A new experience in the library today

I’m just a substitute librarian, and I don’t work very much, but when you work in a public library you get some interesting people asking interesting questions.

I’ve helped a perfectly ordinary young man find out how to enlist in the French Foreign Legion.

I’ve listened politely as one of our local nutty folks has told me about her close relationship with Bryan Adams (she’s his songwriter), and I’ve flinched as she’s handed me loose change with a live maggot along for the ride.

But today I got a new one.
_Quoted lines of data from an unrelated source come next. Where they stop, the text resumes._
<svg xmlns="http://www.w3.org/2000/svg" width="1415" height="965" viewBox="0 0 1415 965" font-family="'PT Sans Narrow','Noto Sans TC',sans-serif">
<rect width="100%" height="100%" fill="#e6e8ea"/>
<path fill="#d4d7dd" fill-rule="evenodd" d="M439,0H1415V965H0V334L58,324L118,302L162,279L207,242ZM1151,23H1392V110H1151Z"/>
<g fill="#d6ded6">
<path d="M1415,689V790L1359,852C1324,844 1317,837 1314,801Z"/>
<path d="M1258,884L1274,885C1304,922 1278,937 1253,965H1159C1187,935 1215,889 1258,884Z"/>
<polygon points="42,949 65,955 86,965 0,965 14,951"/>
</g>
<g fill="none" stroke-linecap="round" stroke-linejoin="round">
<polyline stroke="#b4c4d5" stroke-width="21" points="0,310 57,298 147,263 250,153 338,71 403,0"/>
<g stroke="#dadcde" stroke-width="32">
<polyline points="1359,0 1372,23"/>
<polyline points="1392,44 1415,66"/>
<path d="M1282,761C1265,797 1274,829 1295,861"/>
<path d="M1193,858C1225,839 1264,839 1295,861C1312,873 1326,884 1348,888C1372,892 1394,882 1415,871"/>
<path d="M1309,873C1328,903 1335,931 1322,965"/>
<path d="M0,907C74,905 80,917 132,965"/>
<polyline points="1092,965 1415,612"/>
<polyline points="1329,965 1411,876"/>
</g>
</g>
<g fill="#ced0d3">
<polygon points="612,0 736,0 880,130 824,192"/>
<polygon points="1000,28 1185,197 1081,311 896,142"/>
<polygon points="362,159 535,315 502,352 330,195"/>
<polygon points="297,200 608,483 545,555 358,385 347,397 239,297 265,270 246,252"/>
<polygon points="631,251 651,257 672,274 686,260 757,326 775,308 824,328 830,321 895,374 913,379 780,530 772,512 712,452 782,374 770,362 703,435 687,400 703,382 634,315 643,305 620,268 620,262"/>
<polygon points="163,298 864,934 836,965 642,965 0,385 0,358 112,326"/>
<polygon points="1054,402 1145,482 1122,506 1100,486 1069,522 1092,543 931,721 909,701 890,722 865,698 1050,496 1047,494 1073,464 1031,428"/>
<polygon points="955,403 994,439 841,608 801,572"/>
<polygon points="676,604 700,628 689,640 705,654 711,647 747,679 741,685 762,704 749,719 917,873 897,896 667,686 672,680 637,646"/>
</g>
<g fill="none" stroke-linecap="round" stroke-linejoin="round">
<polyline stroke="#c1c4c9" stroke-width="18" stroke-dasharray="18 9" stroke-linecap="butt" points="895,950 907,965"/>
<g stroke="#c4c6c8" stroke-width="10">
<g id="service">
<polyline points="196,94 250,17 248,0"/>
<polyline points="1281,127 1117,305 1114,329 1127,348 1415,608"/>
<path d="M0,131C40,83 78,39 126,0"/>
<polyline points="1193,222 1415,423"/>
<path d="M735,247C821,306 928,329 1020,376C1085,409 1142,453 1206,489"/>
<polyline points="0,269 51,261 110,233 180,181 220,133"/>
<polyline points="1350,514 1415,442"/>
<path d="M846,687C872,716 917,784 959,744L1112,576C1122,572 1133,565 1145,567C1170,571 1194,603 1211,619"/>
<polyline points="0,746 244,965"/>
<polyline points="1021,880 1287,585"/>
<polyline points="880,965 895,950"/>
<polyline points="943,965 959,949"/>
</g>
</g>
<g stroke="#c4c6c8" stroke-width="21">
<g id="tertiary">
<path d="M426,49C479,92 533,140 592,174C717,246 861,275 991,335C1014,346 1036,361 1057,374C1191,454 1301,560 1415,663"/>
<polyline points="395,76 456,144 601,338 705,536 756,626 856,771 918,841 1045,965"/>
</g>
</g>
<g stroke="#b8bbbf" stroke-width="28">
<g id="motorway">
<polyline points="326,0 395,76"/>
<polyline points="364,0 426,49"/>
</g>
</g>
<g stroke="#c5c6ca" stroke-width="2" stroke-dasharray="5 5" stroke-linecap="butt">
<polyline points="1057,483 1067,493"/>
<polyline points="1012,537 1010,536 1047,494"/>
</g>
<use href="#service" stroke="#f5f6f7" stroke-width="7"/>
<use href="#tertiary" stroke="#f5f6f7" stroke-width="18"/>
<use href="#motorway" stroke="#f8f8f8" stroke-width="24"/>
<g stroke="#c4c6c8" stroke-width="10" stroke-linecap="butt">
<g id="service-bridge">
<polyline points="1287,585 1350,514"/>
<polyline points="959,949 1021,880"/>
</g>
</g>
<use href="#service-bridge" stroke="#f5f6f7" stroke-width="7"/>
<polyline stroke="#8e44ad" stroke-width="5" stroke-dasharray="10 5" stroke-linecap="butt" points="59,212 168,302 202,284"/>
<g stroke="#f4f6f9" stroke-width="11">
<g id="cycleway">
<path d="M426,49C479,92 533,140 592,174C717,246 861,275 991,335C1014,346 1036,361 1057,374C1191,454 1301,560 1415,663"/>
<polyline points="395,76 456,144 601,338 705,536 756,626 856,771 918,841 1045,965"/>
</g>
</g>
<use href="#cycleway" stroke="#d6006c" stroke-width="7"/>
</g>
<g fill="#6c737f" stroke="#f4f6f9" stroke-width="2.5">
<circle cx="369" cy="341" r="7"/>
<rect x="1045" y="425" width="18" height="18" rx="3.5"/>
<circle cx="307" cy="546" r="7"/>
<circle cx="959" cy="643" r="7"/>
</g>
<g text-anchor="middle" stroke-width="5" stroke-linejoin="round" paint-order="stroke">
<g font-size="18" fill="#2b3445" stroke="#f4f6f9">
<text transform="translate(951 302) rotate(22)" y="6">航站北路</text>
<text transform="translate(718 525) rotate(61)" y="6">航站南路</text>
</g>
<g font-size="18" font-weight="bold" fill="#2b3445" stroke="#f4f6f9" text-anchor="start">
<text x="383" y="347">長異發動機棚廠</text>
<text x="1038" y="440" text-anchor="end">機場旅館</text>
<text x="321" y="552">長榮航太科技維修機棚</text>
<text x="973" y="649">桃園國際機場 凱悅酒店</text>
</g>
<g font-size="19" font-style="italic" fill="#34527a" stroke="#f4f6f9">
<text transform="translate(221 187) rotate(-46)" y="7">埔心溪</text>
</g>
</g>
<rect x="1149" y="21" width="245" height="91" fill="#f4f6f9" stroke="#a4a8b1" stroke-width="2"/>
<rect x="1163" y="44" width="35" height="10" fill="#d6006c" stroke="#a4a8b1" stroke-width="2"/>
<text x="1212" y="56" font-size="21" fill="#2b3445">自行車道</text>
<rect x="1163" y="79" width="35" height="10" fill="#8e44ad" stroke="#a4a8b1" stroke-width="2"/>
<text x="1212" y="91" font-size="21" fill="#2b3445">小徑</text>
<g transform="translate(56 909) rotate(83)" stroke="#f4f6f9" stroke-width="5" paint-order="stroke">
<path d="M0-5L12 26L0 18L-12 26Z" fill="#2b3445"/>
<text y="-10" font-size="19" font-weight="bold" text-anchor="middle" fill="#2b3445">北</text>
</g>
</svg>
I just helped a guy request a copy of The Protocols of the Elders of Zion through InterLibrary Loan.

I feel like I’ve had an archetypal experience or something; in library school, you always discuss the Protocols as an example of a controversial book that libraries ought to have because of its value to historical research and our committment to free speech and allowing space to all viewpoints. Now all I need is a request for Holocaust denial literature, and my librarian life will be complete…

Anyone ask for the Necromicon yet?

Brian

Always weird helping someone with sources you find objectionable. I’ve helped so many students research papers that are anti gay marriage/anti gay adoption that I pretty much know the bibliography of books and articles by heart. I help them as I would any other patron and I’ve yet to express objections of course, but it is always a strange feeling. (At least he didn’t request a map of D.C. and a copy of The Anarchist Cookbook or you’d have to decide whether to contact Homeland Security :wink: .)

Look at it this way – you slowed him down by going through interlibrary loan rather than referring him to the text on the internet.

Should have pointed the person to The Dialog in Hell Between Machiavelli and Montesquieu, the work it was plagiarized from.

Just because someone checks out a book doesn’t mean they agree with its contents. I have whole shelves of books I don’t agree with, simply for the purpose of refining my positions against some views. Know thine enemy and all that.

Re: the patron who wants to read The Protocols of the Elders of Zion, aren’t some of you kind of jumping to conclusions here? Not everyone who reads *Mein Kampf * is a Nazi, and not everyone who reads a Jack Chick publication is a rabid fundamentalist.

ETA: Missed it by* that * much.

Oh, I don’t think he was seriously interested in reading the book in order to learn how to be a better anti-Semite. He was an aged hippie guy, and I got the distinct impression that he just enjoys reading controversial books, the more objectionable the better, so he can say he’s read them. He probably owns The anarchist’s cookbook, no need to borrow that one. (At least, my college boyfriend had it, so I don’t think it’s hard to find.) He happily told me about how he had bought some “hot” titles in order to donate them to the library a few years back.

Still, it was something of a once-in-a-lifetime experience–hardly anyone actually tries to read the Protocols. And though it was kind of surreal, it wasn’t as bad as the time this poor woman asked me to find research that would convince her boyfriend that polyamory is a bad idea. I mean, if you have to come up with sociology studies to convince a guy, rather than saying “you know, I’m just not comfortable with that idea,” then it’s probably a good idea to run away! But you can’t tell your library patron that honey, it’s time to find a new boyfriend and dump this jerk.

I always loved special ordering unusual books (gay porn, Anarchist’s Cookbook, etc) for customers when I worked at a bookstore.

okay - the live maggot was disgusting.

Lol - I have to share that as a high schooler who worked in the library when I attended an ultra-conservative christian boarding school, my most bizarre library moments involve watching the librarian use a black magic marker to extend hemlines or cover cleavage that she felt was inappropriate in certain periodical ads. Don’t even get me started on what she did to those poor National Geographics.

No cutout clothing pasted on?

I was once required to hand-expurgate many copies of One Day in the Life of Ivan Denisovich or lose my job.

You have just made me feel a lot better about my last inter-library request!

It was Christian Slaves, Muslim Masters: White Slavery in the Mediterranean, the Barbary Coast and Italy, 1500-1800. But every time it was printed on paperwork, it was shortened to “Christian Slaves, Muslim Masters.”

The lady that checked the book out to me asked if it was for a class. The smart thing would have been to say yes. Instead, I said no, it was for fun and she gave me a look like this: :eek:

I know it’s silly, but I got the distinct impression they thought I had anti-Muslim leanings. All over a history book!

Darn. On the first read-through, I read that as a black-magic marker. I’m sure if it had been, what happened next would have been more fun.

I think she thought the black marker was more believable. She took painstaking care to copy the neckline - just extend it further, etc. It was an obsession.